Hampir semua obat golongan NRTI (ddC, 3TC, FTC dan
TFV) dieliminasi dalam bentuk tidak berubah diurin. Namun sekitar 74% dosis
zidovudin berubah setelah konversi ke %-O glukoronida, setelah dimetabolisme
oleh UDP-glucoronyl-transferase (UGT)
dan sebagian kecil dimetabolisme ke 3-amino yang mengandung metabolit oleh CYP
450 dan enzim reduktase diikuti dengan filtrasi metabolit di ginjal ( Selwyn
dan Raymond, 2012). TDF dikaitkan dengan peningkatan kejadian efek samping
terhadap ginjal yang ditandai dengan kerusakan tubulus ginjal, penurunan
klirens kreatinin, proteinuria, glucosuria, phosphaturia.
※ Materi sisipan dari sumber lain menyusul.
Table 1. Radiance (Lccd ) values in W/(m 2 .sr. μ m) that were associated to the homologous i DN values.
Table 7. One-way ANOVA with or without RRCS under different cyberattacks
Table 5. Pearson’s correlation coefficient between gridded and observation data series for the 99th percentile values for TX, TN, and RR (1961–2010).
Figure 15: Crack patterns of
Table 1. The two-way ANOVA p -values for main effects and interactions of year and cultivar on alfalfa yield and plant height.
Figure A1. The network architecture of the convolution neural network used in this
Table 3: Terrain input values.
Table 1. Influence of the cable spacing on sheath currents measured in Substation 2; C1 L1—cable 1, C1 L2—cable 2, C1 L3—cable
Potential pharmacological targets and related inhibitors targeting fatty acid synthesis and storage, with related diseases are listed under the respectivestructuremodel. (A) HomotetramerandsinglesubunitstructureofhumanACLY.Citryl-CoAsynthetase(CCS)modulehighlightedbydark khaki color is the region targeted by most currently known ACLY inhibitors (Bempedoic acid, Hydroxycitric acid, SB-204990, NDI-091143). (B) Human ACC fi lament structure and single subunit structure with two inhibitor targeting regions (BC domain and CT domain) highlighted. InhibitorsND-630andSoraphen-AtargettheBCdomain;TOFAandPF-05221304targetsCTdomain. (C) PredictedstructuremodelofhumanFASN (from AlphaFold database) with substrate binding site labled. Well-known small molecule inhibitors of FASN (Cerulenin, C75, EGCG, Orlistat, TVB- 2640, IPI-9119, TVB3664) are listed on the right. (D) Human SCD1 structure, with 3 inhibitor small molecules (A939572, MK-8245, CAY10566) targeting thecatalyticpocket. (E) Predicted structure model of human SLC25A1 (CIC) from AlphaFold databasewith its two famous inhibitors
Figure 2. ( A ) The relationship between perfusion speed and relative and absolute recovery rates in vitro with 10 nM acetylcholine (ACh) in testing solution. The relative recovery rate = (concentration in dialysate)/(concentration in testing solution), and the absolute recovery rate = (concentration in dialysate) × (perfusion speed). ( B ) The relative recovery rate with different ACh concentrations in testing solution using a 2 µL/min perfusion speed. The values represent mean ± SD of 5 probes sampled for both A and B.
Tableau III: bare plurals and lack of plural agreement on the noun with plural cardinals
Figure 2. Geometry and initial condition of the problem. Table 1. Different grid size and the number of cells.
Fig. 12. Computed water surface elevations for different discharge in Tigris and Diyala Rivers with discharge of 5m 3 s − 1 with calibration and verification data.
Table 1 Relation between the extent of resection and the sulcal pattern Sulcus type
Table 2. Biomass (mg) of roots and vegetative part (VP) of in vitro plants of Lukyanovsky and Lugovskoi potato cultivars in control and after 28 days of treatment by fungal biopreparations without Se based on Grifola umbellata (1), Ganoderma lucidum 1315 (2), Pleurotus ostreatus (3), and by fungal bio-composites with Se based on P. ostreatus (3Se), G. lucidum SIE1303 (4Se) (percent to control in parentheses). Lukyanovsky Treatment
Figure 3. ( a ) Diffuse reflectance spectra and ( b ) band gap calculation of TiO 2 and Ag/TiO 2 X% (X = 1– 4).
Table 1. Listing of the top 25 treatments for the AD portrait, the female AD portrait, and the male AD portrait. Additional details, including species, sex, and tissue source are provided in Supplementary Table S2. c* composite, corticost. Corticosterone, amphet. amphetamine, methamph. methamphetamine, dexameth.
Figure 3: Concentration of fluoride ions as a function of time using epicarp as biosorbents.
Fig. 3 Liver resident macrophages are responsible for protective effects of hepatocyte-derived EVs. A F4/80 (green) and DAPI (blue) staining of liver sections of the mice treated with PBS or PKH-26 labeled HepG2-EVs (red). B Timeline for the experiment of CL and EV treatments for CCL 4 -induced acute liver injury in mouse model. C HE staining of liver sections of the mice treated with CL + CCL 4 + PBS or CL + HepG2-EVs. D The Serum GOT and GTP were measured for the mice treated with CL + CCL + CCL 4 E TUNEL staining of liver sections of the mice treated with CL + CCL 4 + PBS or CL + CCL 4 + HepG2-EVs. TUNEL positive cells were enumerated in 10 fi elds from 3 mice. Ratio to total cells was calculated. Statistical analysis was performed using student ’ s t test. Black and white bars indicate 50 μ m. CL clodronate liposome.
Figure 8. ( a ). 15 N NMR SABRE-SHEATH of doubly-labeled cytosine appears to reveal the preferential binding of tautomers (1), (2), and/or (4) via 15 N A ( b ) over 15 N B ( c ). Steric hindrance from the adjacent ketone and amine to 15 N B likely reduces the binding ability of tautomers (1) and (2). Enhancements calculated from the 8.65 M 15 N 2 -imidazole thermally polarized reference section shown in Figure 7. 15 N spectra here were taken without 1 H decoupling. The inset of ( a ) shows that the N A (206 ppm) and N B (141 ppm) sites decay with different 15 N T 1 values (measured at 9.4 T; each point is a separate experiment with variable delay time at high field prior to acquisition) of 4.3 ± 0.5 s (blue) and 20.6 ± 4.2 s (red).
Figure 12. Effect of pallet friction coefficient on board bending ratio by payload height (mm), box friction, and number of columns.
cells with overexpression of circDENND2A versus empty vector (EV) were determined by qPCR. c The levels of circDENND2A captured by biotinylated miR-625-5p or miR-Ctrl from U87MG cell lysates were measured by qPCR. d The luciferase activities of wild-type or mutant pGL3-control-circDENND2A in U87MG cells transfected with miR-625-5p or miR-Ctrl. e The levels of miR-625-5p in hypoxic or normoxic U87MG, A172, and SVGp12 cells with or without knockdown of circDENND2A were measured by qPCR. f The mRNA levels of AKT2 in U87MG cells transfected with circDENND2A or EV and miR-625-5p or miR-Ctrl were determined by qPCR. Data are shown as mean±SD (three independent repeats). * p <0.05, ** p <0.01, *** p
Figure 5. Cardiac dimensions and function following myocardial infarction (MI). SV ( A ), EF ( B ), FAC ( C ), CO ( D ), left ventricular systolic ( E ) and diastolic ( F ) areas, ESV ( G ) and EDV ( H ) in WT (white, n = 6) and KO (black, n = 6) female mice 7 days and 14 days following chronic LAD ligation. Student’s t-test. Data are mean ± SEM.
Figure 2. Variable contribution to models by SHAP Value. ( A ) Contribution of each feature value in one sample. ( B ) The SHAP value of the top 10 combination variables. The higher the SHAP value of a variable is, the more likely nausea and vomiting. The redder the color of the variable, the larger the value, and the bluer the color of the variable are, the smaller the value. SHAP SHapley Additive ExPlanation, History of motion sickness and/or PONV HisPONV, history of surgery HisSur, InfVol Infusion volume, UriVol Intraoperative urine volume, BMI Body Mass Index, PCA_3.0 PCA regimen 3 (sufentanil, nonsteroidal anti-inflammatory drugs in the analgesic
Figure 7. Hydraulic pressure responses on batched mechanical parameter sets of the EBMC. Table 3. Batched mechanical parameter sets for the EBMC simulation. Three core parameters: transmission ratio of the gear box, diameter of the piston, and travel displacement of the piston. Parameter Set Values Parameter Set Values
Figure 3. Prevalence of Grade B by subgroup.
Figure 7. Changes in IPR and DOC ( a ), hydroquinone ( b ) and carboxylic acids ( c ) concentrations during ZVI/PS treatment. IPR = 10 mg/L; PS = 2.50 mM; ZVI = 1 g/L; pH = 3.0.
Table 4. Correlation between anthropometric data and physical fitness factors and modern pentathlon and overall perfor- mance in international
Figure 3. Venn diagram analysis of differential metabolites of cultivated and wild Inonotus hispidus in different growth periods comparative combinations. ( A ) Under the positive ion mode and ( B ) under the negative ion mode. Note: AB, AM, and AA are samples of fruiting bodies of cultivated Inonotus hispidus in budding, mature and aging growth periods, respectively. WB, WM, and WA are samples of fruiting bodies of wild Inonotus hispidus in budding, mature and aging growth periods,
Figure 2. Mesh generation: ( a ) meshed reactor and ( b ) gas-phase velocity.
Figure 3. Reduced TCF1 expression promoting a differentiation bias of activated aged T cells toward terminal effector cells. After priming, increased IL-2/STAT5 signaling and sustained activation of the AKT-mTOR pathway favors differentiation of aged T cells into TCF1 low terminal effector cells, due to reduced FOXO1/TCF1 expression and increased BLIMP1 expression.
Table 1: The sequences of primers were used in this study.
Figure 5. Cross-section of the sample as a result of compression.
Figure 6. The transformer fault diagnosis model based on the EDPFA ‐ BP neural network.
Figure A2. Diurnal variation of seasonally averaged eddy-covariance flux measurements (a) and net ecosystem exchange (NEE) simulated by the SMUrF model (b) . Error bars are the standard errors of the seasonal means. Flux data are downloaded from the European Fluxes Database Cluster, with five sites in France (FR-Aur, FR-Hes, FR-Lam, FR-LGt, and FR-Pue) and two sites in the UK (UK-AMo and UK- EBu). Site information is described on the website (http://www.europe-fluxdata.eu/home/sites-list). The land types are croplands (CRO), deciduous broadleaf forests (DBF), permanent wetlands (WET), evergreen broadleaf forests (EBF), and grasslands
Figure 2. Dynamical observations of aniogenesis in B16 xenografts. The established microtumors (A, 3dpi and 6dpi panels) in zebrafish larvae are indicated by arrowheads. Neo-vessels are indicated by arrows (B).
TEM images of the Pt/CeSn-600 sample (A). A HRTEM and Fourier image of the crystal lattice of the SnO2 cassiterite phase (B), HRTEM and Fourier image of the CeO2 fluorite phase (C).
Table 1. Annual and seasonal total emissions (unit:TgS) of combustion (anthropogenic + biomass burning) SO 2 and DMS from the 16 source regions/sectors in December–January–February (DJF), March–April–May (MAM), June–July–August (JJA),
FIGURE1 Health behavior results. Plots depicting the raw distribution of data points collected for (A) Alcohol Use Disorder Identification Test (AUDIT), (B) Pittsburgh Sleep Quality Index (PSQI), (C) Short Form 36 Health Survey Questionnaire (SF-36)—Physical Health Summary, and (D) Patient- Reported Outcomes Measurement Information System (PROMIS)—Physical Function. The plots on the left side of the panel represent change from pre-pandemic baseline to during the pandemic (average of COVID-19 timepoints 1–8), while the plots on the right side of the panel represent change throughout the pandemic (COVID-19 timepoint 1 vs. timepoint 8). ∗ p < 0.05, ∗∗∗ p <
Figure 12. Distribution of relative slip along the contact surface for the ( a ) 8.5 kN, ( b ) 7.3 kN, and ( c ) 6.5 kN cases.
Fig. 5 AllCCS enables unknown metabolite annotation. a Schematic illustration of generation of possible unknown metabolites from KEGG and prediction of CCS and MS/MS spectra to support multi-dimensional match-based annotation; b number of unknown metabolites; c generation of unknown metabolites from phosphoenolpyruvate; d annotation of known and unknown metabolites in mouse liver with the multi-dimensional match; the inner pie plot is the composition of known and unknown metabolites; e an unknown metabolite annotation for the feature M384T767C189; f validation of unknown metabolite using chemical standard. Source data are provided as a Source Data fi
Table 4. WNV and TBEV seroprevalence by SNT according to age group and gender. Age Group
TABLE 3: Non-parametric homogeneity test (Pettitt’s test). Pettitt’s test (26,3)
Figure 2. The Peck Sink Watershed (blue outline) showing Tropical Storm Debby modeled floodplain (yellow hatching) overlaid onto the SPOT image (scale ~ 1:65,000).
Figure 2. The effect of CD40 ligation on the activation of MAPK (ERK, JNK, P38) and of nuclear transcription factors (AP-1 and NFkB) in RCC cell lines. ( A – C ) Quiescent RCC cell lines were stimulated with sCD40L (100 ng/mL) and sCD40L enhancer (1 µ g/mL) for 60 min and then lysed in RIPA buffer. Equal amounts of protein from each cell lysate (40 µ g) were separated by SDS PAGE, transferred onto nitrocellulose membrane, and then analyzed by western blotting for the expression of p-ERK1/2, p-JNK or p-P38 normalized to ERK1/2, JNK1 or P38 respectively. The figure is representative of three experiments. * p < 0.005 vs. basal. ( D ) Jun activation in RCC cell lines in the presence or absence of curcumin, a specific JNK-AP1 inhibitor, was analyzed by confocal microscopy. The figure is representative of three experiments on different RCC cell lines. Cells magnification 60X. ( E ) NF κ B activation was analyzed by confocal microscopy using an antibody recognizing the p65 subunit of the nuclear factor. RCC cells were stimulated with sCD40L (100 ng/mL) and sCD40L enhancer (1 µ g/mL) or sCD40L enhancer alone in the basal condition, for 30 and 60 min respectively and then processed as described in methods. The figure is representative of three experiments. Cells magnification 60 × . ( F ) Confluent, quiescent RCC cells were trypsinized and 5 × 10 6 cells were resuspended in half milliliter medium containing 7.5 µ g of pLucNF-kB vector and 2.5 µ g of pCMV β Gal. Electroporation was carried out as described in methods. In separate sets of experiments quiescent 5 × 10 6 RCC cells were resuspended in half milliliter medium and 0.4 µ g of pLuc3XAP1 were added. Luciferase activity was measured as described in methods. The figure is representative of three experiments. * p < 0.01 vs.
Risiko efek samping
tersebut akan memparah kondisi ginjal pada pasien yang mengalami penurunan
fungsi ginjal (Selwyn dan Raymond, 2012).
1.1.2
NNRTI (Non-nucleoside
Reverse Transcriptase Inhibitor)
Obat antiretroviral yang tergolong NRTI
(Non-nucleoside Reverse Transcriptase
Inhibitor) antara lain; Nevirapine (NVP), Delavirdine (DLV), Efavirenz
(EFV),Etravirine (ETR) dan rilpivirine (RPV) yang baru-baru ini di setujui oleh
FDA (Food and Drug Administration) (Usach
et al., 2013). Golongan ini mencegah replikasi HIV-1 melalui inhibisi reverse transcriptase non kompetitif. Obat ini tidak aktif menghambat HIV-1 strain
O, HIV-2 atau retrovirus hewan. NNRTI dimetabolime di hati oleh enzim sitokrom
P450 (CYP) terutama oleh CYP3A4 dan glucoronoconjugation.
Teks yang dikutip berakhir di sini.